(Saved data entries)
'''

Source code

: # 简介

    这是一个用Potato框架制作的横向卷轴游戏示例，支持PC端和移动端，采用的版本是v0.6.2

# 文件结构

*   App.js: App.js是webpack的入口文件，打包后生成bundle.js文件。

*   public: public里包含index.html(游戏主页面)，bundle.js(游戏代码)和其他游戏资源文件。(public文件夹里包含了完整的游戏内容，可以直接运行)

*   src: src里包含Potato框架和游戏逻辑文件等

'''

### [The task]
Please rewrite each line of the data above as a numbered list, leaving out any blank lines.

### [Problem solution]
1. Source code
2. : # 简介
3.     这是一个用Potato框架制作的横向卷轴游戏示例，支持PC端和移动端，采用的版本是v0.6.2
4. # 文件结构
5. *   App.js: App.js是webpack的入口文件，打包后生成bundle.js文件。
6. *   public: public里包含index.html(游戏主页面)，bundle.js(游戏代码)和其他游戏资源文件。(public文件夹里包含了完整的游戏内容，可以直接运行)
7. *   src: src里包含Potato框架和游戏逻辑文件等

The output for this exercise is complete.